The CompleteContext interface provides this capability:
import io.quarkiverse.mcp.server.CompleteContext;
import io.quarkiverse.mcp.server.CompletePrompt;
import io.quarkiverse.mcp.server.CompleteArg;
import io.quarkiverse.mcp.server.Prompt;
import io.quarkiverse.mcp.server.PromptArg;
import io.quarkiverse.mcp.server.PromptMessage;
import io.quarkiverse.mcp.server.TextContent;
import java.util.List;
public class SearchPrompts {
@Prompt(description = "Search for files in a directory")
PromptMessage searchFiles(
@PromptArg(description = "Directory path") String directory,
@PromptArg(description = "File name") String fileName) {
return PromptMessage.withUserRole(
new TextContent("Searching in " + directory + " for " + fileName));
}
@CompletePrompt("searchFiles")
List<String> completeFileName(
CompleteContext context, (1)
@CompleteArg(name = "fileName") String fileName) {
// Access the previously completed directory argument
String directory = context.arguments().get("directory"); (2)
if (directory == null) {
// No directory specified yet, provide generic suggestions
return List.of("README.md", "pom.xml", "package.json");
}
// Provide context-aware suggestions based on the directory
return getFilesInDirectory(directory).stream()
.filter(f -> f.startsWith(fileName))
.toList();
}
private List<String> getFilesInDirectory(String dir) {
// Implementation to list files in directory
return List.of("file1.txt", "file2.txt", "config.json");
}
}
| 1 | Inject CompleteContext to access previously completed arguments. |
| 2 | Retrieve the value of a previously completed argument by name. |
The CompleteContext.arguments() method returns a Map<String, String> containing all previously completed argument values.
Programmatic API
It’s also possible to register a prompt programmatically with the io.quarkiverse.mcp.server.PromptManager API.
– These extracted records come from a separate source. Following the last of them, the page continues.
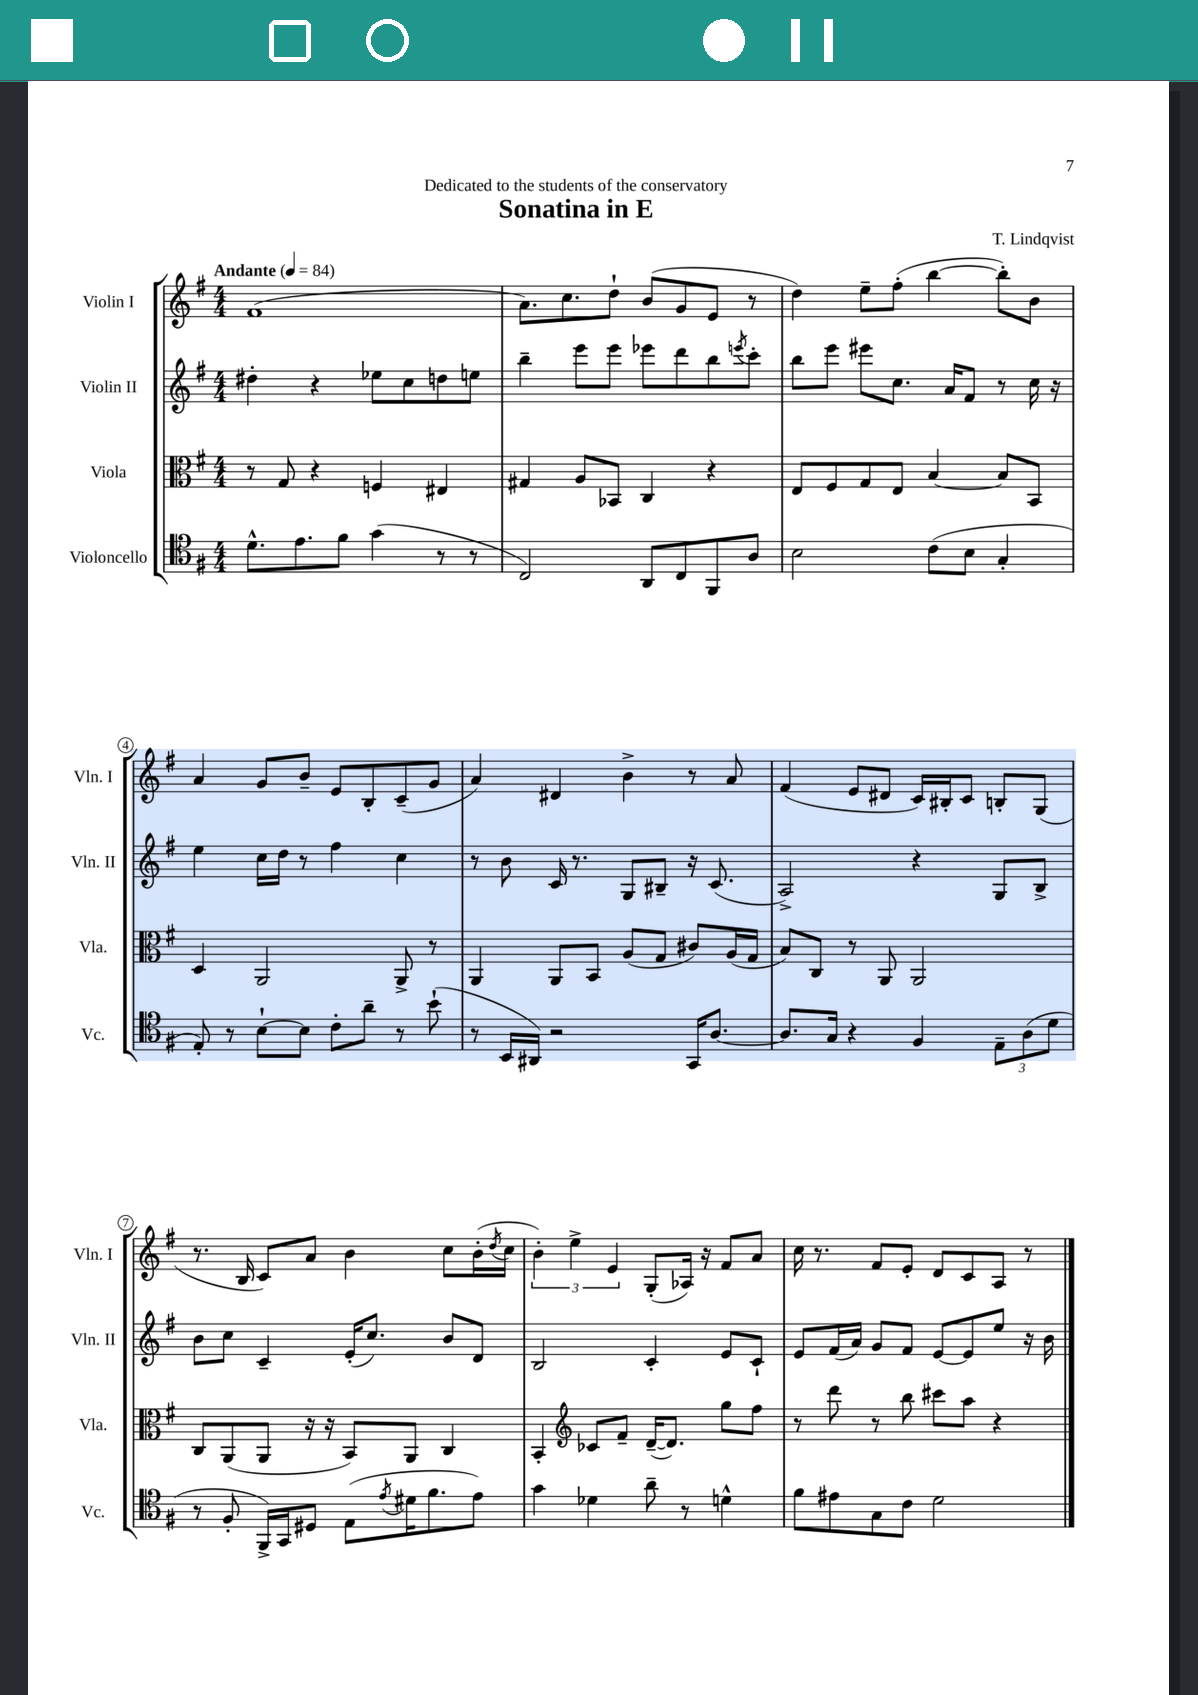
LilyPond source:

\header { title = "Sonatina in E" composer = "T. Lindqvist" dedication = "Dedicated to the students of the conservatory" }
<<
\new StaffGroup <<
\new Staff = "s0" \with { instrumentName = "Violin I" shortInstrumentName = "Vln. I" } {
    \clef treble \key g \major \numericTimeSignature \time 4/4 \tempo "Andante" 4 = 84
    fis'1( |
    a'8.) c''8. d''8-! b'8( g'8 e'8 r8 |
    d''4) e''8-- fis''8-.( b''4~ b''8-.) b'8 |
    a'4 g'8 b'8-- e'8 b8-. c'8--( g'8 |
    a'4) dis'4 b'4-> r8 a'8 |
    fis'4( e'8 dis'8 c'16) bis16-. c'8 b8-. g8( |
    r8. b16 c'8) a'8 b'4 c''8 b'16-.( \acciaccatura { d''8 } c''16 |
    \tuplet 3/2 { b'4-.) e''4-> e'4 } g8-.( aes16) r16 fis'8 a'8 |
    c''16 r8. fis'8 e'8-. d'8 c'8 a8 r8 \bar "|." |
}
\new Staff = "s1" \with { instrumentName = "Violin II" shortInstrumentName = "Vln. II" } {
    \clef treble \key g \major \numericTimeSignature \time 4/4
    dis''4-. r4 ees''8 c''8 d''8 e''8 |
    b''4-- e'''8 e'''8 ees'''8 d'''8 b''8 \acciaccatura { e'''8 } c'''8-. |
    b''8 e'''8 eis'''8 c''8. a'16 fis'8 r8 c''16 r16 |
    e''4 c''16 d''16 r8 fis''4 c''4 |
    r8 b'8 c'16 r8. g8 bis8-- r16 c'8.( |
    a2->) r4 g8 b8-> |
    b'8 c''8 c'4-- e'16-.( c''8.) b'8 d'8 |
    b2 c'4-. e'8 c'8-! |
    e'8 fis'16( a'16) g'8 fis'8 e'8~ e'8 e''8 r16 b'16 \bar "|." |
}
\new Staff = "s2" \with { instrumentName = "Viola" shortInstrumentName = "Vla." } {
    \clef alto \key g \major \numericTimeSignature \time 4/4
    r8 g8 r4 f4 eis4 |
    gis4 a8 bes,8 c4 r4 |
    e8 fis8 g8 e8 b4~ b8 b,8 |
    d4 a,2 a,8-> r8 |
    a,4 a,8 b,8 a8( g8 cis'8) a16( g16 |
    b8) c8 r8 a,8 a,2 |
    c8 a,8( a,8 r16 r16 b,8) a,8 c4 |
    b,4-. \clef treble ces'8 fis'8-- d'16~--( d'8.) g''8 fis''8 |
    r8 d'''8 r8 b''8 cis'''8 a''8 r4 \bar "|." |
}
\new Staff = "s3" \with { instrumentName = "Violoncello" shortInstrumentName = "Vc." } {
    \clef tenor \key g \major \numericTimeSignature \time 4/4
    d'8.-^ e'8. fis'8 g'4( r8 r8 |
    c2) a,8 c8 fis,8 a8 |
    b2 c'8( b8 g4-. |
    e8-.) r8 b8~-! b8 c'8-. a'8-- r8 b'8-!( |
    r8 b,16 ais,16) r2 g,16 a8.~ |
    a8. g16 r4 fis4 \tuplet 3/2 { e8-- a8( d'8 } |
    r8 fis8-. fis,16->) g,16 dis8 e8( \acciaccatura { e'8 } dis'16 fis'8. e'8) |
    g'4 des'4 a'8-- r8 d'4-^ |
    fis'8 eis'8 g8 c'8 d'2 \bar "|." |
}
>>
>>
\layout { \context { \Score \override BarNumber.stencil = #(make-stencil-circler 0.1 0.3 ly:text-interface::print) } }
For example, if a prompt is only known at application startup time, it can be added as follows:
import io.quarkiverse.mcp.server.PromptManager;
import io.quarkiverse.mcp.server.PromptMessage;
import io.quarkiverse.mcp.server.PromptResponse;
import io.quarkiverse.mcp.server.TextContent;
import io.quarkus.runtime.Startup;
import jakarta.inject.Inject;
import java.util.List;
public class MyPrompts {
@Inject
PromptManager promptManager; (1)
@Inject
CodeService codeService;
@Startup (2)
void addPrompt() {
promptManager.newPrompt("code_assist") (3)
.setDescription("Prompt for code assistance")
.addArgument("lang", "Programming language", true)
.setHandler(
a -> PromptResponse.withMessages(
List.of(PromptMessage.withUserRole(
new TextContent(codeService.assist(a.args().get("lang")))))))
.register(); (4)
}
}
| 1 | The injected manager can be used to obtain metadata and register a new prompt programmatically. |
| 2 | Ensure that addPrompt is executed when the application starts. |
| 3 | The PromptManager#newPrompt(String) method returns PromptDefinition, a builder-like API. |
| 4 | Registers the prompt definition and sends the notifications/prompts/list_changed notification to all connected clients. |
The programmatic API also allows you to remove existing prompts at runtime (using removePrompt(String name)), which is not possible with the annotation-based approach.